XCO2 retrieval using Yonsei CArbon Retrieval algorithm: impact of aerosol information on aerosol-loaded scenes

T he Orbiting Carbon Observatory-2 (OCO-2) satellite, launched in 2014, was designed to measure atmospheric carbon dioxide (CO₂) and has provided extensive observations with the accuracy and resolution needed to estimate regional scale CO₂ fluxes. Urban areas account for about 70 % of the overall contribution to global atmospheric CO₂ concentration, however, anthropogenic CO₂ emission in urban areas is usually accompanied by aerosols, which is a main reason of retrieval errors.

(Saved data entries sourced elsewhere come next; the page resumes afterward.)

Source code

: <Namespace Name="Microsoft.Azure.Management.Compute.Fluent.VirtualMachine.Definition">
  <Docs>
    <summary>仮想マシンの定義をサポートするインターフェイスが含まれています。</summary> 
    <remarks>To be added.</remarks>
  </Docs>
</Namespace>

The OCO-2 satellite belongs to the Afternoon constellation so called A-train, along with the Cloud-Aerosol Lidar and Infrared Pathfinder (CALIPSO) and the Aqua satellites. In this study, we developed a retrieval algorithm (Yonsei CArbon Retrieval; YCAR) based on the Optimal Estimation method, and used aerosol information at the location of OCO-2 measurement from collocated measurements of Cloud-Aerosol LIdar with Orthogonal Polarization (CALIOP) onboard CALIPSO and MODerate-resolution Imaging Spectrometer (MODIS) onboard Aqua. We used aerosol optical depth and aerosol profile from MODIS and CALIOP data, respectively. We validated retrieval results to the Total Carbon Column Observing Network (TCCON) ground-based measurements and compared its prognostic error statistic to diagnostic retrieval error. Also, the impact of realistic aerosol information on CO₂ retrieval was studied for aerosol-loaded scenes.